## 学习文本
图片来源:Cyril Hertz和Lingfei Hu (a),Catherine Easom和David Clarke (b)和Ricardo A. R. Machado (c,d)。
图2 对MBOA选择增加了不同Photorhabdus菌株的MBOA抗性
Selection on MBOA increases MBOA resistance of different Photorhabdus strains
a,选择Photorhabdus 中具有MBOA抗性的菌株试验进化方法示意图。
b,描述实验经历和本研究中产生的不同菌株的名称。

## 任务说明
根据学习文本回答下列问题:
(a) 图片来源中,(b) 部分的图片由谁提供?
(b) 图2的 a 部分是什么内容的示意图?
(c) 图2的 b 部分描述了哪两项内容?

## 给定材料

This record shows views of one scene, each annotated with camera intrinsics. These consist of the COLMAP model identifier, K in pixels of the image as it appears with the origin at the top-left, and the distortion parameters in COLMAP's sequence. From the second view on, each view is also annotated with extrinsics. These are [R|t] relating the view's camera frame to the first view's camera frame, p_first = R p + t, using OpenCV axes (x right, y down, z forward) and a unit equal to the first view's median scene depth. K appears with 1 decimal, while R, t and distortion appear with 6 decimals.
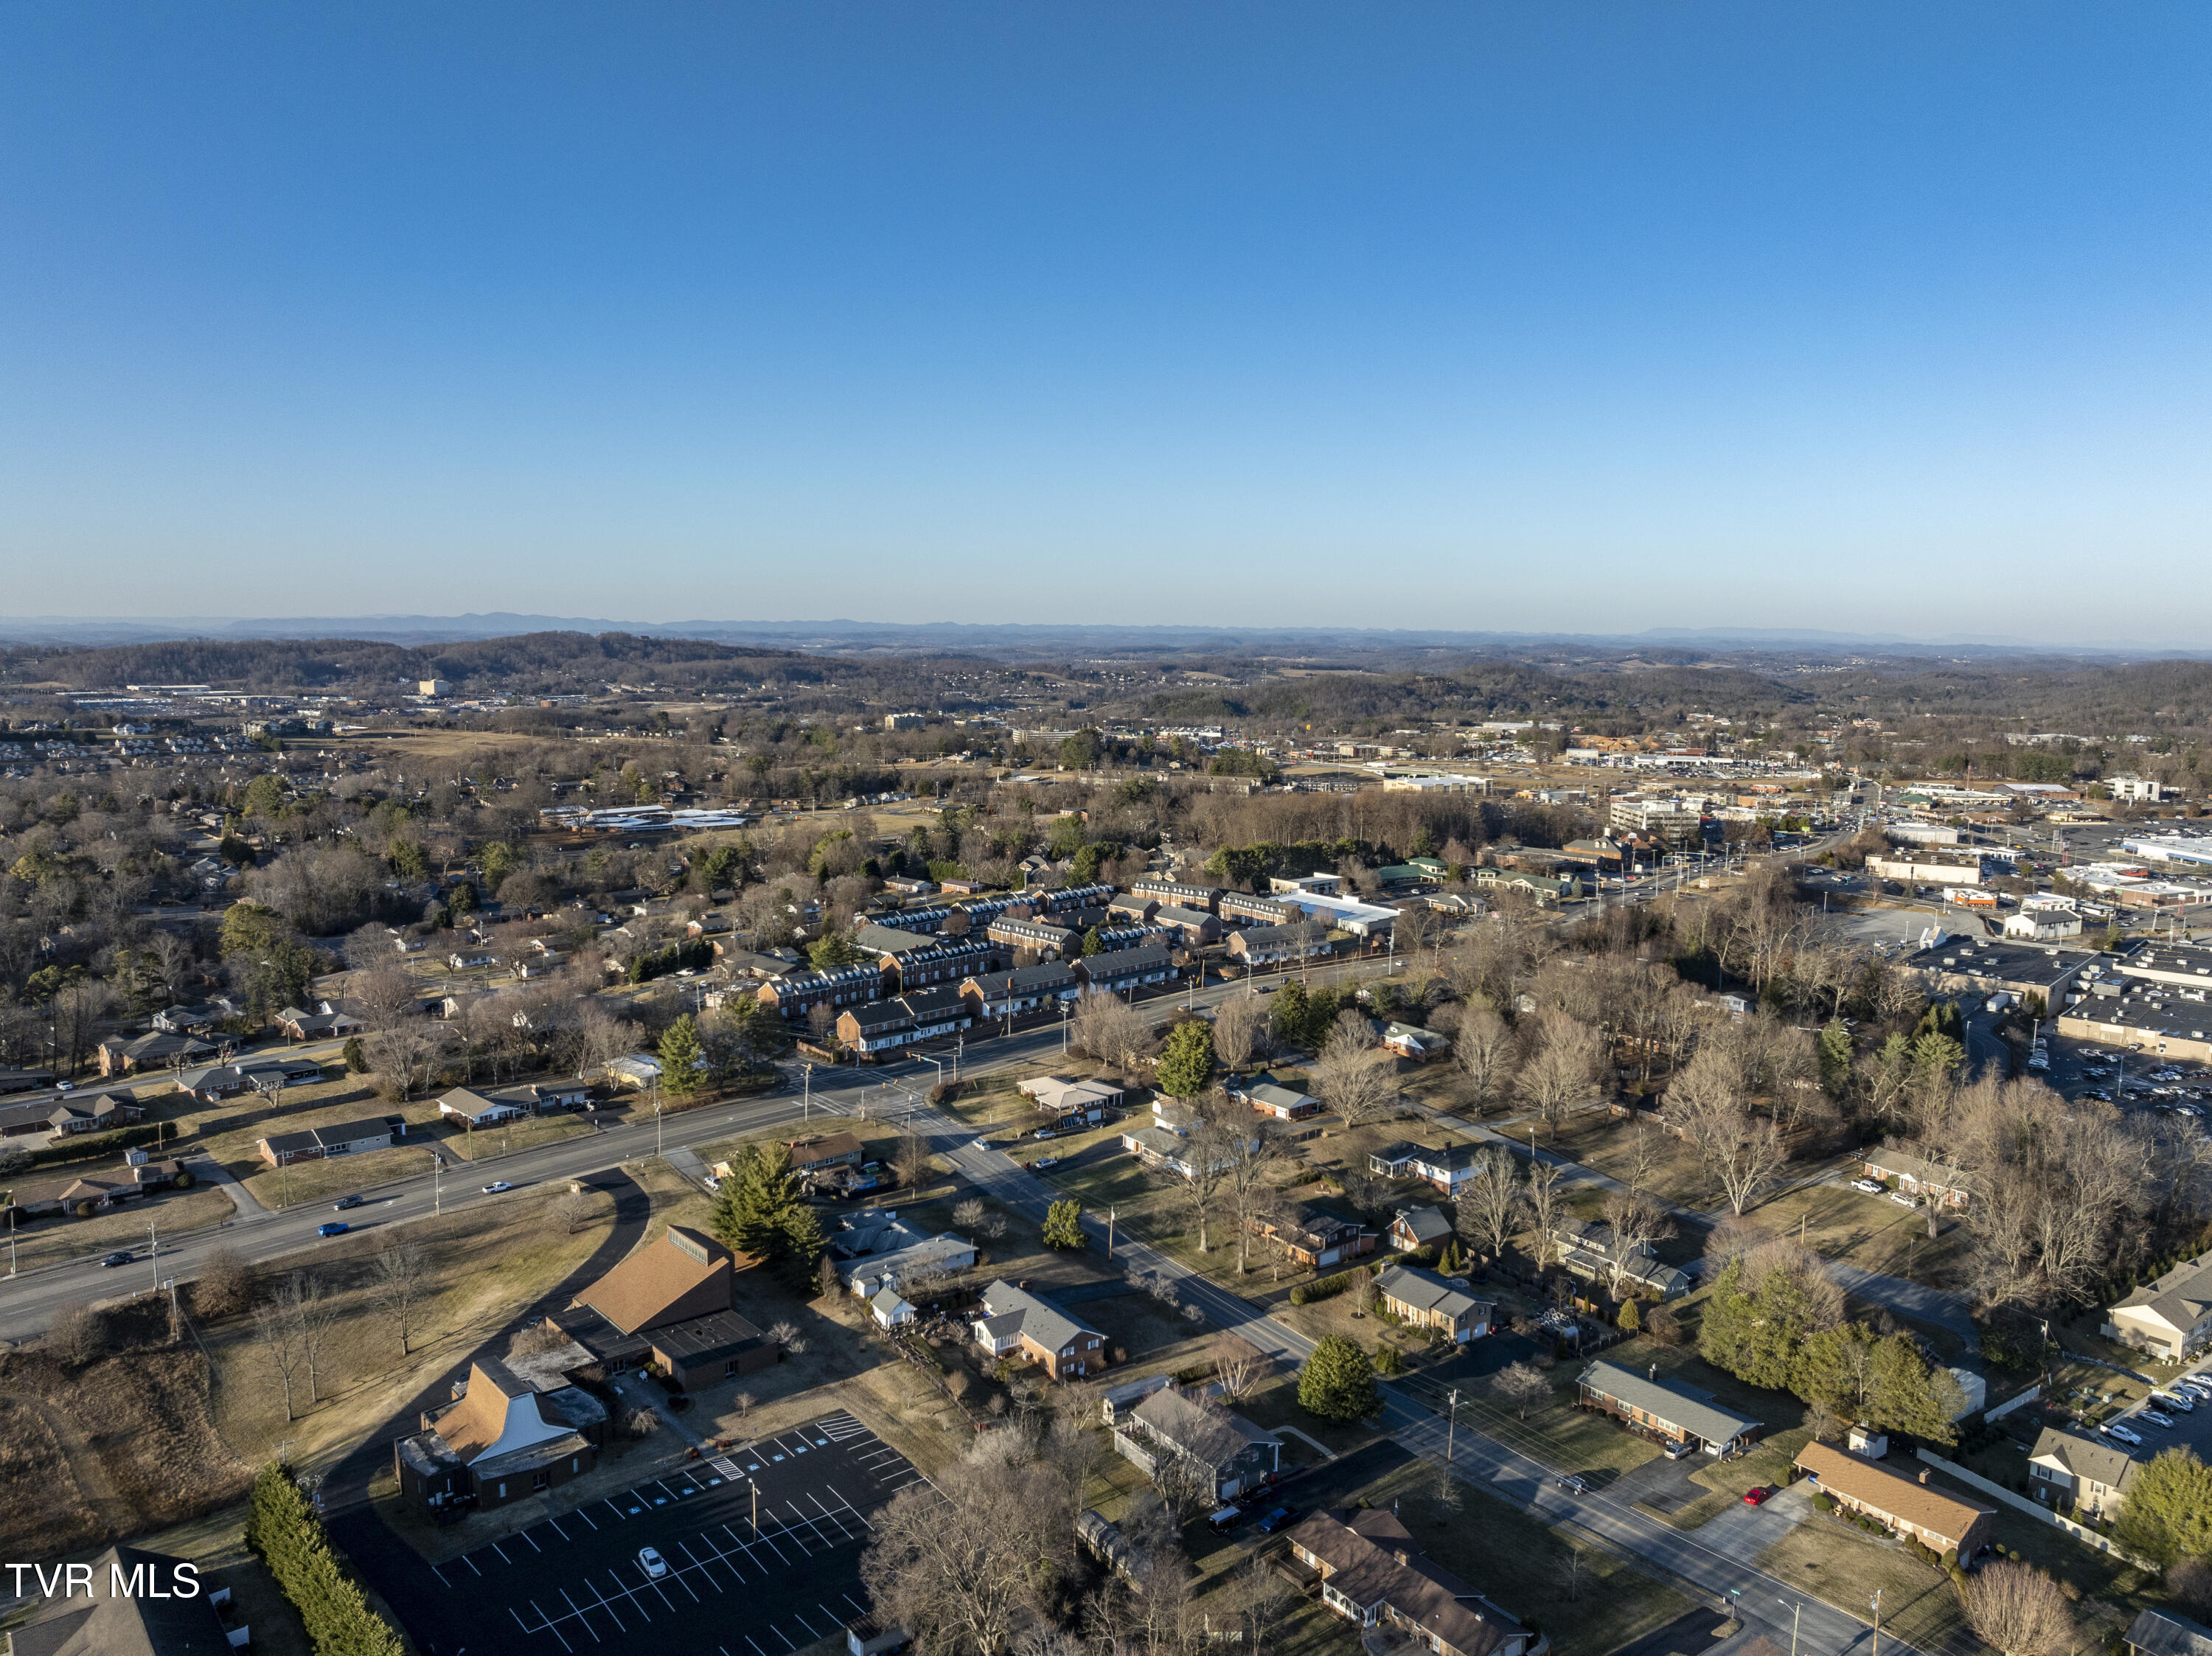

## 参考答案
(a) Catherine Easom和David Clarke。
(b) 选择Photorhabdus中具有MBOA抗性的菌株的试验进化方法。
(c) 实验经历,以及本研究中产生的不同菌株的名称。